• Page text:

***

Table of Contents

Viola-Jones Algorithm

Consists of two stages: the training of the algorithm and the detection of the faces in an application. Viola-Jones Algorithm is designed to look for the frontal face. Firstly, it turns an image into grey-scale and then looks for core features of the face.

It has to identify a set of specific features in order for it to confirm that it is looking at a face. For example: eye brows, then eyes, then nose, then mouth and then cheeks. Once it has identified all of those, it will class it as a face. The features depend on the training of the algorithm.

Haar-Like Features

This consists of 3 features:

Features

Using an example of one of the features, this is how the features are displayed in pixels. 0 being white, 1 being black.

Face Detection Example

From the pixels it splits it into two categories, white & black. With each category, it calculates the sum of the categories pixels and then divides the average of that category. Grey scale has a range of 0-255.

From the image: White = 0.166. Black = 0.568. It then takes black - white = 0.402. This threshold is there to determine if the feature is the correct one (in this example the nose).

Integral Image

Integral Image is a hack for the Haar-like Features that is used to speed up calculation processing. An integral image takes a normal image and with every box, it is the sum of the numbers to its left & above it. For example: the box in the integral image is the sum of the digits within the green lines going from left and up.

***

• Provided material:
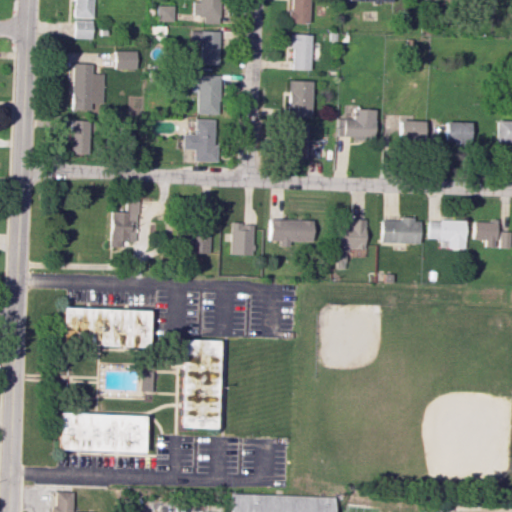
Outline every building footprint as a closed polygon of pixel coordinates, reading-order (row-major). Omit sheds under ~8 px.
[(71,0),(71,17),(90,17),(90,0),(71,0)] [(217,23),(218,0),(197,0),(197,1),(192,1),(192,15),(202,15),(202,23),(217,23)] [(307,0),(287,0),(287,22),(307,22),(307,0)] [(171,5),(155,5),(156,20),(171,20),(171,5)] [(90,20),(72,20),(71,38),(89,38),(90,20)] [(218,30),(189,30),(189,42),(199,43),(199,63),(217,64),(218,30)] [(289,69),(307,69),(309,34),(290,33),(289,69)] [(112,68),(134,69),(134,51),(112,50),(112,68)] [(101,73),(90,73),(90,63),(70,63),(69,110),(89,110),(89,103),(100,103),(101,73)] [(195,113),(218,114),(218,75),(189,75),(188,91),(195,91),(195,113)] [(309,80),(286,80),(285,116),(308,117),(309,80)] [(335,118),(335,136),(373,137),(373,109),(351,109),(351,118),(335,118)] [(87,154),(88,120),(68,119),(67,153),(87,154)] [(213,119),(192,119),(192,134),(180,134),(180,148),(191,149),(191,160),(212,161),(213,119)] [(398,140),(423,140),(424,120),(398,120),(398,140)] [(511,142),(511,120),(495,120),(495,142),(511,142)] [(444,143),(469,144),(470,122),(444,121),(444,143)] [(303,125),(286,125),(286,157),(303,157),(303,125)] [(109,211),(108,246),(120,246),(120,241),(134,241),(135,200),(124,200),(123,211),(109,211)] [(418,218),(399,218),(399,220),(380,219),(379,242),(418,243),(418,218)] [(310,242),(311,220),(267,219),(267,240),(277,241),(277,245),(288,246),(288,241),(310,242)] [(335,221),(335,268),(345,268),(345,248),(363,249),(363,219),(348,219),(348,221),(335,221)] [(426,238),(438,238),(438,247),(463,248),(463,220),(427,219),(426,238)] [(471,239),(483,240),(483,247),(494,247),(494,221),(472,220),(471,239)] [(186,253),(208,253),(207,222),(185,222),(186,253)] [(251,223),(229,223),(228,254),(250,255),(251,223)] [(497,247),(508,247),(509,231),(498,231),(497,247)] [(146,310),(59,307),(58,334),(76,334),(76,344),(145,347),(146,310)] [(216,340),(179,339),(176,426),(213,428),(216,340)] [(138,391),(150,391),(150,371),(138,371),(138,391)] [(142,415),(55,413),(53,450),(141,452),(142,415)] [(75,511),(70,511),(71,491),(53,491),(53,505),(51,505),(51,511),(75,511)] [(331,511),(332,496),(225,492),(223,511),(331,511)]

***

• Problems to solve:
• A. Put this sentence from the Viola-Jones page into Spanish: "Viola-Jones Algorithm is designed to look for the frontal face."
• B. In the Viola-Jones page, what range does grey scale have?
• C. Carry on the Viola-Jones page from the point where it stops.

• Exercise answers:
• A. El algoritmo de Viola-Jones está diseñado para buscar el rostro frontal.

• B. Grey scale has a range of 0-255.

• C.
Integral Image

The final result would look like this:

Integral Image Final

Say we wanted a specific feature within the image which is a set amount of pixels. Using the integral image we can calculate this very effectively, without having to calculate all the numbers up which would take a lot of computer processing speed. This method is effective for when you have large amounts of images. E.g. 1000+ pixels. You will only need to look at 4 values rather than the full 1000.

Here is an example of Integral Images:

  • We have our feature and take the bottom right number to start. This corresponds to the large orange space which makes that total number (left image).
  • We then take the number just above the top right value which consists of the very top row above the feature and subtract this from our previous value (right image).

Integral Image Example P1

  • We the add the number from just to the left of the top-left corner of the feature (left image).
  • We then subtract the number to the left of the bottom-left corner of the feature (right image).

Integral Image Example P2

We are then left with our feature.

Totals

Training Classifiers

Training Classifies is an algorithm that shrinks the image to 24px by 24px and then tries to identify which features of that image are one of the Haar-like features. It shrinks the image to make it easier to read the image to locate the necessary features. This is only done through the training stage so that the algorithm can learn the correlations of the features.

On new images the features get scaled up and the image stays the same size. For this to work effectively, you need to supply a lot of frontal face images for the features to be detected and a lot of non-face images (any random picture that doesn’t have faces in them) so the algorithm can learn the distinction between the two. The non-face images don’t have to be 24px by 24px. They can be the normal size and it will take 24px of each of that image identifying that these are not faces.

Adaptive Boosting (Adaboost)

In a 24px by 24px image you can have over 180,000+ features. The Adaboost is designed to identify a combination of features that can help increase the accuracy of the face detection within the Viola-Jones Algorithm.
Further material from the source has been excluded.